Telnet

From ArchWiki

Telnet is the traditional protocol for making remote console connections over TCP, it is mainly used to connect to legacy equipment nowadays. Telnet is using an unencrypted connection which is not secure as connections can easily be sniffed and even manipulated. To mitigate this, only connect via e.g a VPN when the data passes through untrusted networks. For a secure alternative see SSH.

Installation

Install the inetutils package.

It includes a telnet client. A telnet server can be configured with systemd sockets or xinetd. telnetd via systemd requires only the inetutils package. To configure a telnet server with xinetd, install xinetd as well.

Configuration

To enable telnet server connections in systemd, enable telnet.socket (if the telnet server should be started on every boot), and start telnet.socket to test connectivity.

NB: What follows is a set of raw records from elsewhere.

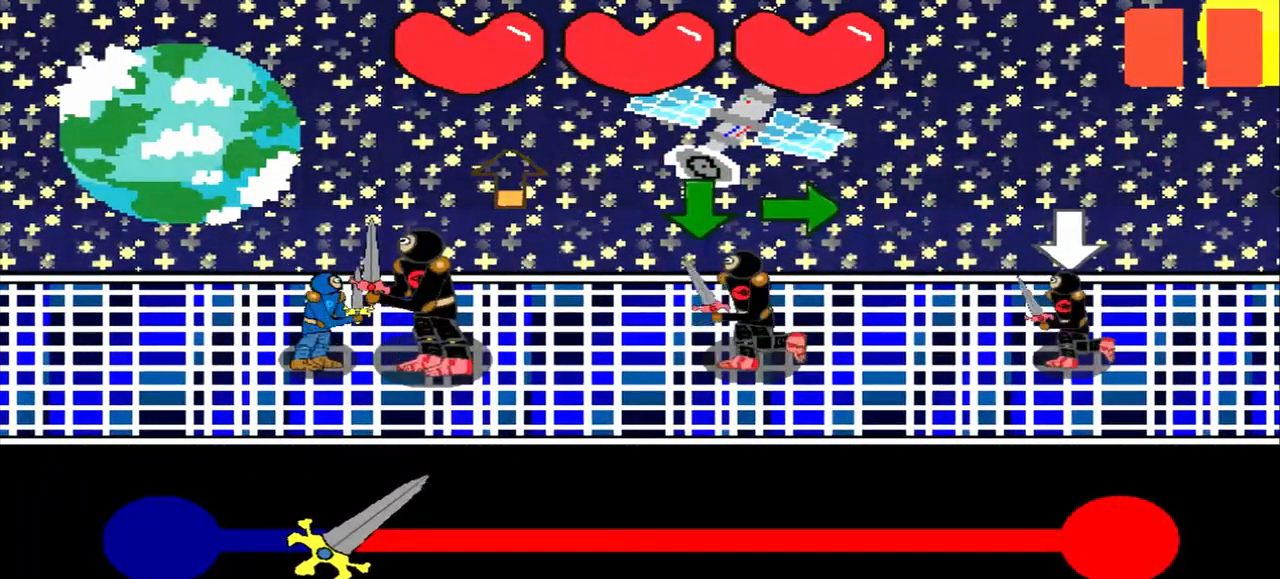
{"buttons": [], "left_stick": "center", "events": [[42, "left_stick", "center"]]}
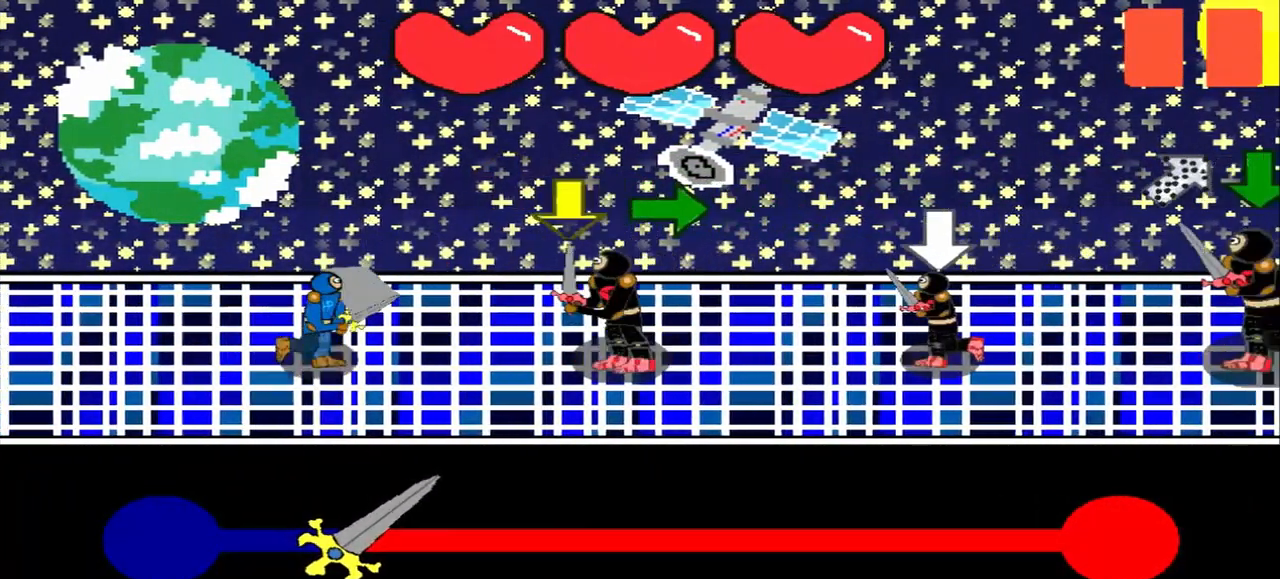
{"buttons": [], "left_stick": "center", "events": []}
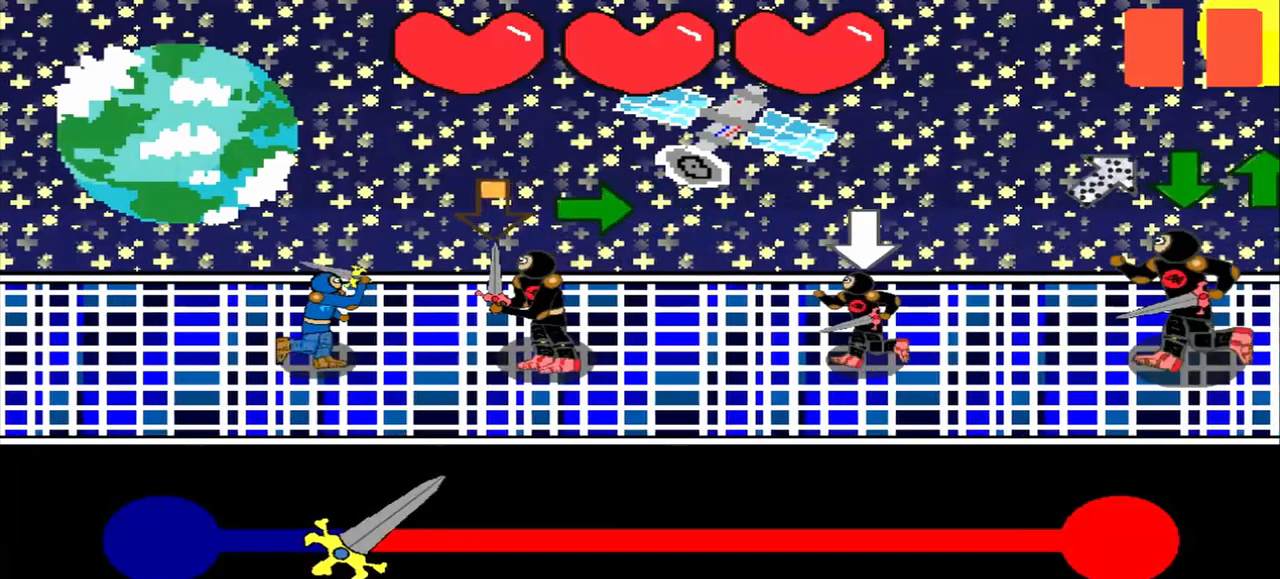
{"buttons": [], "left_stick": "right", "events": [[500, "left_stick", "right"]]}
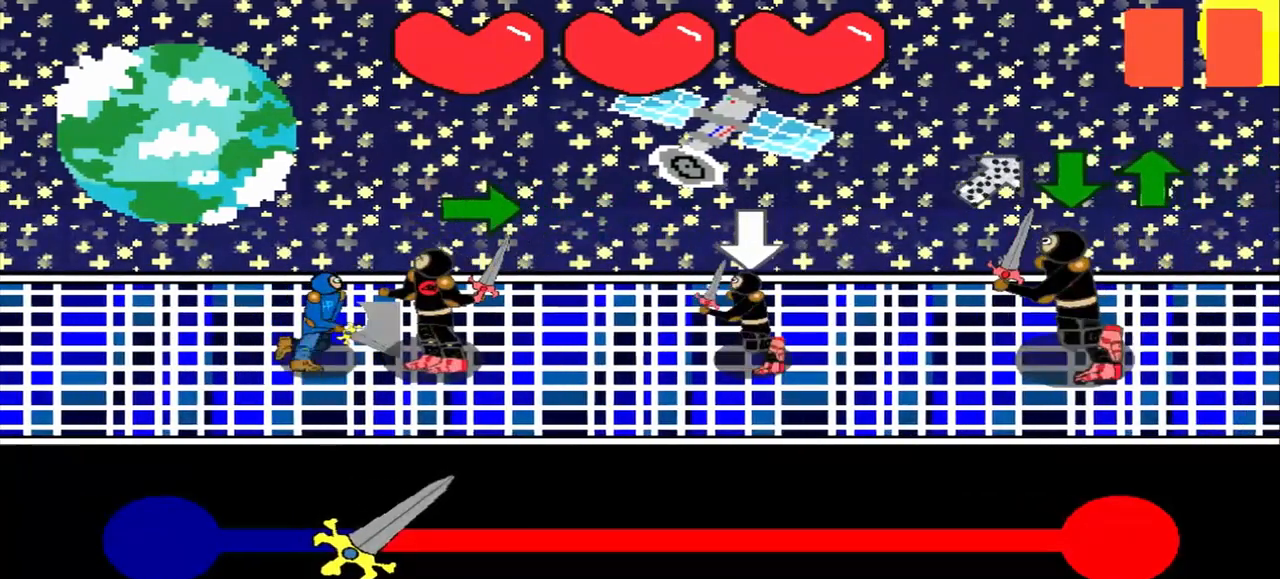
{"buttons": [], "left_stick": "right", "events": [[208, "left_stick", "center"], [375, "left_stick", "right"]]}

To enable telnet server connections in xinetd, edit /etc/xinetd.d/telnet, change disable = yes to disable = no and restart the xinetd service.

Enable systemd xinetd service if you wish to start it at boot time.

Testing the setup

Try opening a telnet connection to your server:

$ telnet localhost

Try a root login to see if your configuration permits it and the security implications that implies.

If the session disconnects before you receive a login prompt, try installing inetutils-gitAUR in place of the current inetutils and restarting telnet.socket.

Tip: If you receive junk codes from a remote telnet server sending non-ascii chars with a non-unicode encoding, you might want to try luit to solve this problem.